Bryan P. Sears//January 4, 2023

BPW approves settlement of claims against state police over Davis’ objections

By Bryan P. Sears

//January 4, 2023

Treasurer Dereck Davis and Gov. Larry Hogan at Wednesday’s Board of Public Works meeting. “We’re sweeping this under the rug with a $75,000 check,” said Davis of a settlement to resolve excessive use of force claims against the state police. (The Daily Record/Bryan P. Sears)

ANNAPOLIS — A state panel Wednesday voted to approve the settlement of an excessive force lawsuit with the Maryland State Police over the objections of the state treasurer.

The three-member Board of Public Works approved a $75,000 settlement of a lawsuit involving claims of excessive force. Treasurer Dereck Davis, a member of the panel, raised concerns about the incident and said it evoked images of the fight for civil rights more than 50 years ago in the segregated South.

- Parts of the exercise:
**a)** Please summarize the news excerpt in two sentences.
**b)** Answer these questions using the news excerpt:
(i) According to the photo caption, what did Davis say "we're sweeping this under the rug with"?
(ii) In what city was the panel's vote datelined?
(iii) How many members does the Board of Public Works have?
The entries have no connection to the news excerpt.

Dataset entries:
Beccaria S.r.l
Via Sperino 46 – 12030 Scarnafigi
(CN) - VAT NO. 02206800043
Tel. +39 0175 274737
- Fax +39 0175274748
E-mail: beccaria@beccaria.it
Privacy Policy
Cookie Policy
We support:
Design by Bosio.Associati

- Results in order:
**a)** The three-member Board of Public Works approved a $75,000 settlement of an excessive force lawsuit with the Maryland State Police over the objections of Treasurer Dereck Davis. Davis, a member of the panel, raised concerns about the incident and said it evoked images of the fight for civil rights more than 50 years ago in the segregated South.

**b)**
(i) A $75,000 check
(ii) Annapolis
(iii) Three